I grew up with LeVar Burton. Few things invoke my nostalgia as strongly as the theme song for Reading Rainbow. It takes me back to my childhood in Minnesota and Indiana. I recall my favorite books: Big Max by Kin Platt, Mickey and the Beanstalk, The Fire Cat by Esther Averill, numerous books from the Billy and Blaze series by C.W. Anderson.

We didn’t have cable when I was growing up. My entertainment came from my great-grandmother and the many adults who read to me, and later, from the public library. I was eleven when my family moved to Shelbyville, IN, and I began to haunt the Shelby County Public Library—an old Carnegie concrete castle that filled my head with legends of Bigfoot, the Loch Ness monster, ghost stories, and westerns.

By the time I reached high school, this love for reading faded. It was an obligation—something that prevented me from watching television or listening to music. I think this has a lot to do with how reading is taught at that level. There, we’re taught that reading is about devices—tone, plot, symbol, irony, and whatever else the no-longer “New” Critics decided comprised good literature. Education has a way of paradoxically trivializing and overcomplicating the study of literature, and it’s a shame. So many people leave their final high school English class vowing to never pick up a Hawthorne, a Poe, or a Welty again.

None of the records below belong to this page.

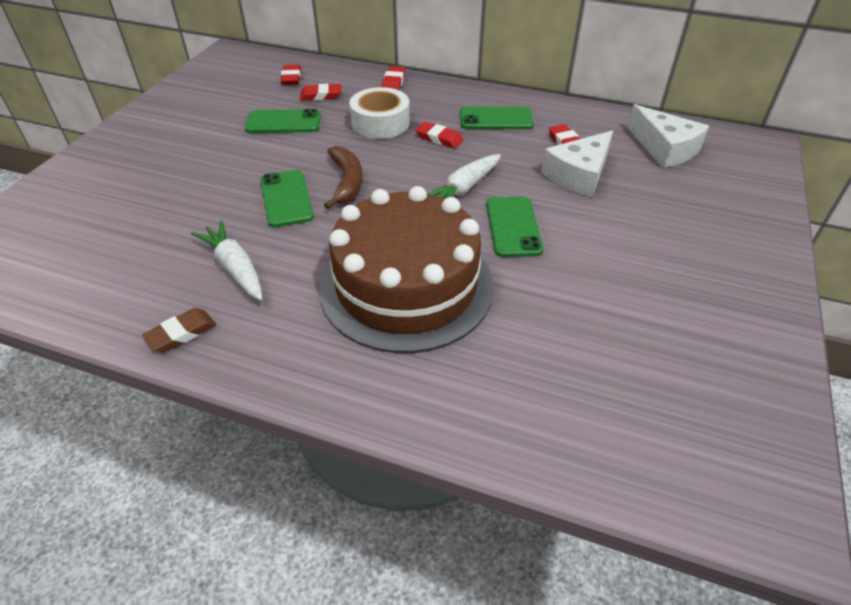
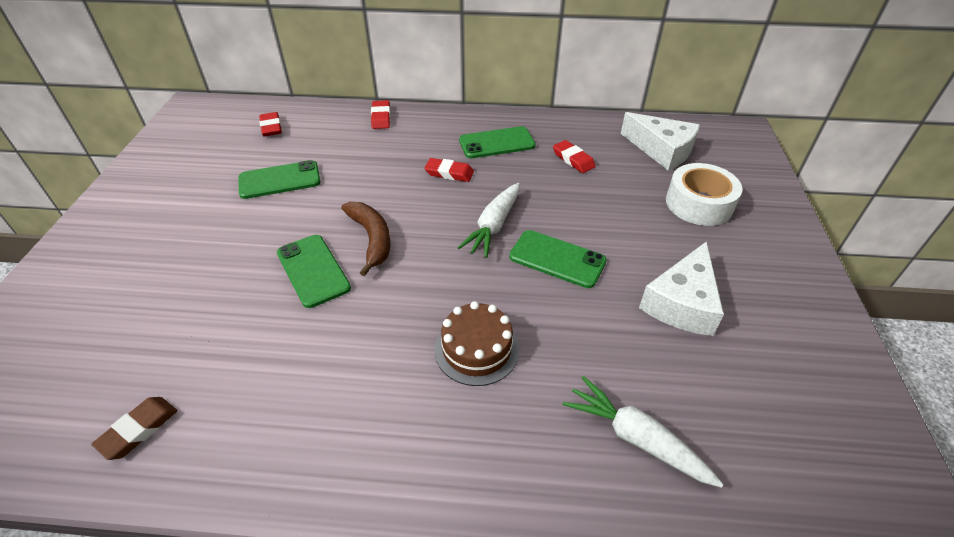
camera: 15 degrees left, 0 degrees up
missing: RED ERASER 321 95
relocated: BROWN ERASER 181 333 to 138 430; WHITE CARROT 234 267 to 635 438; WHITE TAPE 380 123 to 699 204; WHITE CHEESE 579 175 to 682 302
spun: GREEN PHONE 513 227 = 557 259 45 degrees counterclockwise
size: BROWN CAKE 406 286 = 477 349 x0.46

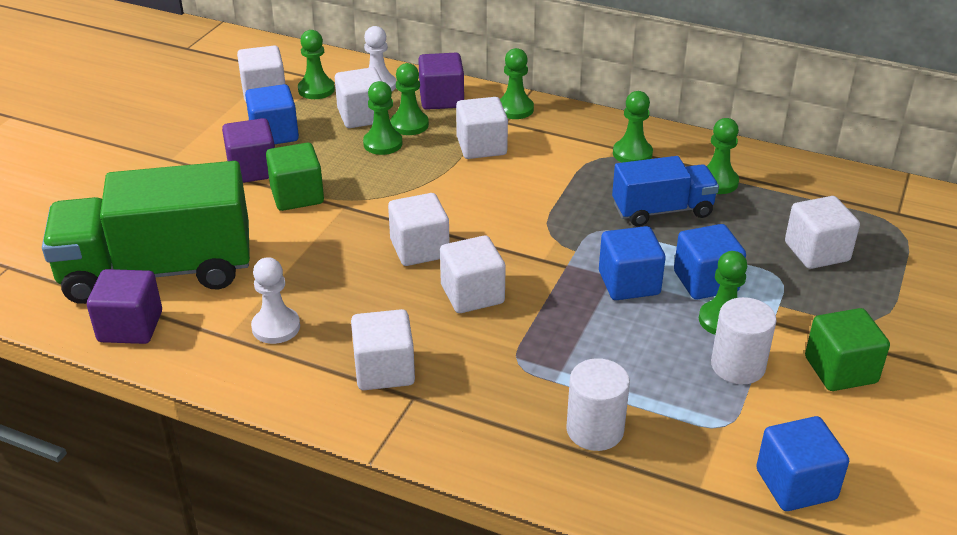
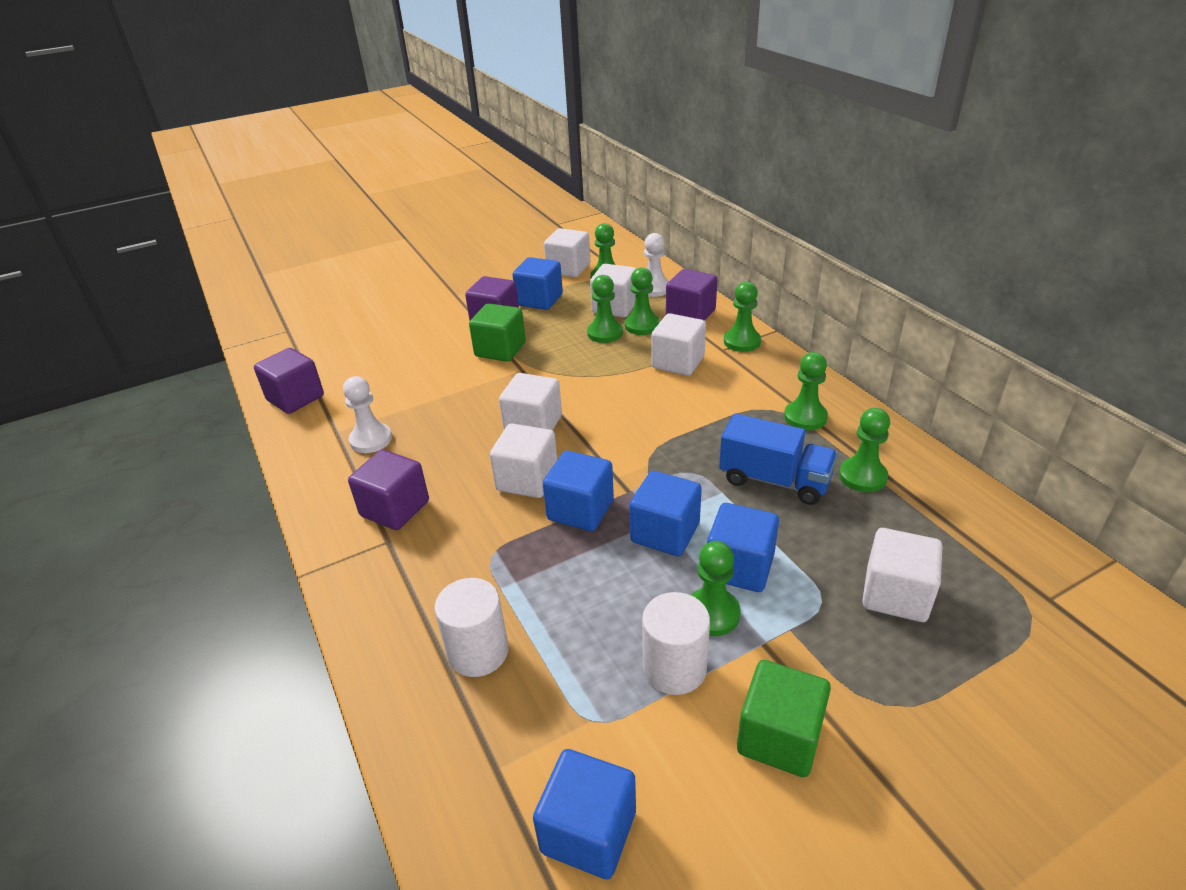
camera: 40 degrees right, 0 degrees up
missing: GREEN TRUCK 158 271
appeared: BLUE CUBE 580 510
colour: WHITE CUBE 384 370 to PURPLE CUBE 395 508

And who can blame them? When The Scarlet Letter is stripped of its real resources in order to mine it for its symbolism, does it have anything left to teach us about hypocrisy, self-righteousness, or the value of nonconformity? When reading is reducing to trite games of “find the symbol in the text,” it shifts the focus from the power of narrative to serve as a window and a mirror, to show us other worlds and other perspectives while at the same time, invoking introspection in the reader.

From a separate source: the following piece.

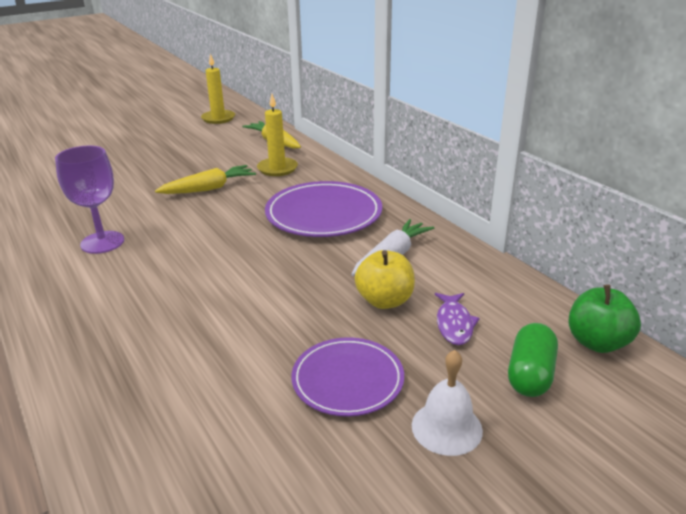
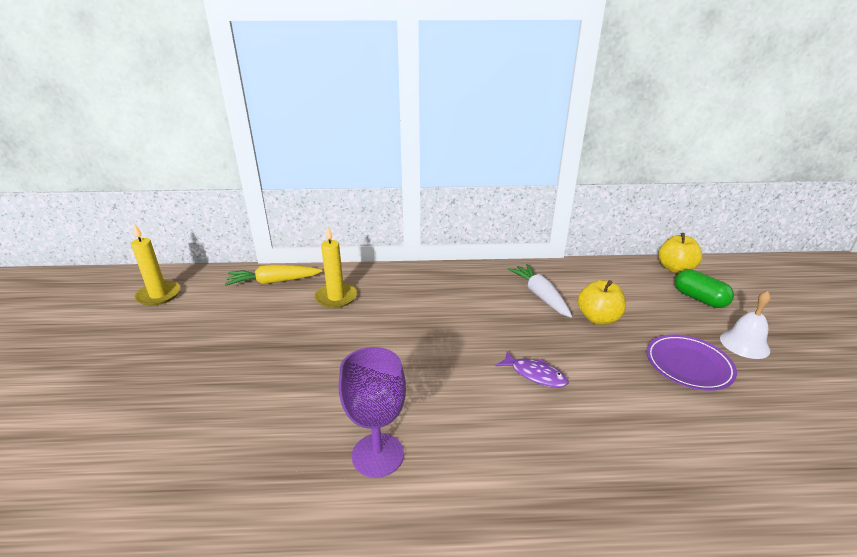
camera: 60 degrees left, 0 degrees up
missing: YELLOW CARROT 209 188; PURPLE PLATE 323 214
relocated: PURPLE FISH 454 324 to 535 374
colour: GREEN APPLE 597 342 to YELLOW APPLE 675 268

Things have changed significantly since I was in high school. Many of us are constantly looking at our screens, decoding symbols, reading and watching material that caters to our preferences. Our biases are constantly validated thanks to what Siva Vaidhyanathan deemed “the Googlization of everything.”[1] Yet, in the midst of this, Ray Bradbury’s Fahrenheit 451—classic tale of authoritarian government overreach and cultural devaluing of literacy culminating in censorship and book burning—remains a bestseller after nearly seven decades in print. Today, books are being banned[2] and challenged by parents and politicians who don’t read; perspectives on race, gender, and identity are being silenced before they’re heard. We live in a world where complexity is avoided at all costs, and nuance is becoming extinct; where a large swath of the public cannot discern between the value of peer-reviewed research and anecdotal evidence; where 54% of adults read below a sixth-grade level; where 21% of the American adult population is categorized as having “low level English literacy”; where more than 4% of adults are functionally illiterate.[3]

This is a bleak prognosis, and I can’t help but worry that we are living in the very future Bradbury tried to imagine and prevent.

And, it would be naïve of me to suggest that there is a silver bullet to this problem—that reading broadly will solve all of our ills. It will not. But, if we work to create a culture that values (rather than disdains) the power of the written word, then we’ll have taken an important first step toward turning the tide of the declining literacy rates in the United States. In Bradbury’s dark future of Fahrenheit 451, the authorities let you ask how a thing is done, but you must never ask why. In charting our forward paths, we must be careful to ask both questions.

[1] Siva Vaidhyanathan, The Googlization of Everything: (And Why We Should Worry) (Berkeley: University of California Press, 2012).